Fred Lambert, writing for Electrek:
Battery degradation is one of the biggest concerns for electric car owners and potential buyers, but data from Tesla battery packs have been very reassuring so far.
Now the latest data shows less than 10% degradation of the energy capacity after over 160,000 miles on Tesla’s battery packs […]
The data clearly shows that for the first 50,000 miles (100,000 km), most Tesla battery packs will lose about 5% of their capacity, but after the 50,000-mile mark, the capacity levels off and it looks like it could be difficult to make a pack degrade by another 5%.
The trend line currently suggests that the average battery pack could cycle through over 300,000 km (186,000) before coming close to 90% capacity […]
Meanwhile, Nissan has issues with the Leaf:
A recent study shows that with the original 24 kWh pack loses about 20% of their capacity over 5 years and Nissan’s more recent 30 kWh battery pack loses capacity more quickly than the older pack […]

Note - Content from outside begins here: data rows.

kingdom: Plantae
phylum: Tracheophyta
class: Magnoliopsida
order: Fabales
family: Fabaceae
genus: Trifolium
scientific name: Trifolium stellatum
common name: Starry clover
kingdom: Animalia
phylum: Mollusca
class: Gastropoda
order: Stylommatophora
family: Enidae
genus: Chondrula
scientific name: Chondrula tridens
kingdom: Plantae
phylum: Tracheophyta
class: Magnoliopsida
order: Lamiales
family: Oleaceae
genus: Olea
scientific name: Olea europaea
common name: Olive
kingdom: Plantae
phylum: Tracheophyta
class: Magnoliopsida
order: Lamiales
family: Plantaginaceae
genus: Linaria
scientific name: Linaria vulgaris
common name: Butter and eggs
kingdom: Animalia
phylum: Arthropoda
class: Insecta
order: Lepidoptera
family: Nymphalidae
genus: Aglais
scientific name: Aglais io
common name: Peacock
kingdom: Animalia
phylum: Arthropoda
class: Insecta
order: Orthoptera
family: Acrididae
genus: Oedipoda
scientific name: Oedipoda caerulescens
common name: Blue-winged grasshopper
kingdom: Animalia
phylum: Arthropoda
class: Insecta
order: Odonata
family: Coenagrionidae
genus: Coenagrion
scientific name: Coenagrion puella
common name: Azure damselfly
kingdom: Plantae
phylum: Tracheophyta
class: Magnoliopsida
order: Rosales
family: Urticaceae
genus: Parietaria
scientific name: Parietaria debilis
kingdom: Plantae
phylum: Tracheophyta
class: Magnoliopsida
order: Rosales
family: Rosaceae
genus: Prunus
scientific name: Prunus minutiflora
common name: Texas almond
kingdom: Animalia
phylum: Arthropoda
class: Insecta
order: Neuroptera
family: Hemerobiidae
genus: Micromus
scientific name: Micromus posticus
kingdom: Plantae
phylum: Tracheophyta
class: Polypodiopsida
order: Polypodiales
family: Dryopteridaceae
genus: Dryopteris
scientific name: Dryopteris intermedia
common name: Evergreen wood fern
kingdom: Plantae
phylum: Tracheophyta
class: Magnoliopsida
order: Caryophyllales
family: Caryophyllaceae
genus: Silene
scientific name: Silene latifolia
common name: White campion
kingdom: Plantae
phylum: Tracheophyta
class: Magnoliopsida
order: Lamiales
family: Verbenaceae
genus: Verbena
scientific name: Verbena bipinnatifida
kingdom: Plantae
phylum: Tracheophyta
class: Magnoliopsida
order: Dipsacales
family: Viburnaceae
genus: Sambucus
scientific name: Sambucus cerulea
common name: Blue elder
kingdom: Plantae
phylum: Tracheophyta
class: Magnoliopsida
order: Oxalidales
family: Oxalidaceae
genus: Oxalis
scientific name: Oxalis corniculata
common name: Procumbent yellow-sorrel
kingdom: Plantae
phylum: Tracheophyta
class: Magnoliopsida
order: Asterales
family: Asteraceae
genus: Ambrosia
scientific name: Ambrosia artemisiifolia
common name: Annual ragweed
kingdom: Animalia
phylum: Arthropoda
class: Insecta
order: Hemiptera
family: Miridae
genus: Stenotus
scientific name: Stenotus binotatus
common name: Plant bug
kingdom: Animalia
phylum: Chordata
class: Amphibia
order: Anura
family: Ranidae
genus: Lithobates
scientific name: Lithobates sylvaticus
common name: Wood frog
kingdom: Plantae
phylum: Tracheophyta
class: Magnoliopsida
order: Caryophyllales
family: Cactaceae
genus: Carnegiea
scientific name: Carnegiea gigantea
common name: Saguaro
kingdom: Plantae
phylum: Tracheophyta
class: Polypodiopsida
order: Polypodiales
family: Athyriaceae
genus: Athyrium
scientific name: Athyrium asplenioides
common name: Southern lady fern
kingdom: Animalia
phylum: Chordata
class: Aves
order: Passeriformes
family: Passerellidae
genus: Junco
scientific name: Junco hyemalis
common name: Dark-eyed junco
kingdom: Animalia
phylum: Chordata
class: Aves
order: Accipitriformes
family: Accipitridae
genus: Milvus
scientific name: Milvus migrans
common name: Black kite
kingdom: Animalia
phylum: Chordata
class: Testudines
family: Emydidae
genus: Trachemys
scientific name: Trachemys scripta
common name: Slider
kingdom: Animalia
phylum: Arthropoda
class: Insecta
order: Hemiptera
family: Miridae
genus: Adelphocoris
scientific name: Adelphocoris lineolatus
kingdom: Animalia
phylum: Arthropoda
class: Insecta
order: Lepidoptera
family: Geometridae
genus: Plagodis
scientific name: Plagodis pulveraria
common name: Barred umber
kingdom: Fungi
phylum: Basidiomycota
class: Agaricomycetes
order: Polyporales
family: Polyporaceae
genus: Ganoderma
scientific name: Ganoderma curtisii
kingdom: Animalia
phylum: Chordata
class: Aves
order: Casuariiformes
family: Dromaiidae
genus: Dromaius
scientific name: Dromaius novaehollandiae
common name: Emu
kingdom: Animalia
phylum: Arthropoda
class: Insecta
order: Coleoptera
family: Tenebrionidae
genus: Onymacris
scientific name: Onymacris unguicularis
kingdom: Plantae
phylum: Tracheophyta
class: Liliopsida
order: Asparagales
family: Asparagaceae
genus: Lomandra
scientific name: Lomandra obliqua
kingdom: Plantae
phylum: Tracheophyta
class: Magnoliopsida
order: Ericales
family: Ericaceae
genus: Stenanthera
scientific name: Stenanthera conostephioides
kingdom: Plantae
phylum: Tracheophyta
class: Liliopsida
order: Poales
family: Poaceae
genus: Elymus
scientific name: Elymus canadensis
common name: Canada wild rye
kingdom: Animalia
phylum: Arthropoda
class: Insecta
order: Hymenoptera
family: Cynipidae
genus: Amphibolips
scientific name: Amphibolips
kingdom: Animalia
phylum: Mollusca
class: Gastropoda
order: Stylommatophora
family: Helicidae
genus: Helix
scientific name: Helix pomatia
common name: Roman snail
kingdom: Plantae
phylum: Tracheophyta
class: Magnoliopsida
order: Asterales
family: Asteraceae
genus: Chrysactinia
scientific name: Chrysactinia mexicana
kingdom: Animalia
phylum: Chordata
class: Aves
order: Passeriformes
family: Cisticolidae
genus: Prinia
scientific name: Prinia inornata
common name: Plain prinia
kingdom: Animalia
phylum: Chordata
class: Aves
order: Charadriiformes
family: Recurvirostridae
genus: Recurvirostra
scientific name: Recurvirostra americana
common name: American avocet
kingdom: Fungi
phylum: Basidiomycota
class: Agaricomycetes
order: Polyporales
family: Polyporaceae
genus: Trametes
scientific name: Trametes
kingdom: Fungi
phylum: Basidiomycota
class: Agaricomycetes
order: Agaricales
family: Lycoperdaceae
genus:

The next few years will be interesting for car buyers. We haven’t had to worry about engines as much so far — they’re more or less reliable enough and don’t lose much power over the years — but battery packs directly influence the usability of an electric car. I privately wanted a Leaf as a city car, but if its pack degrades as quickly as the study above shows, then I will have to reconsider it as an option.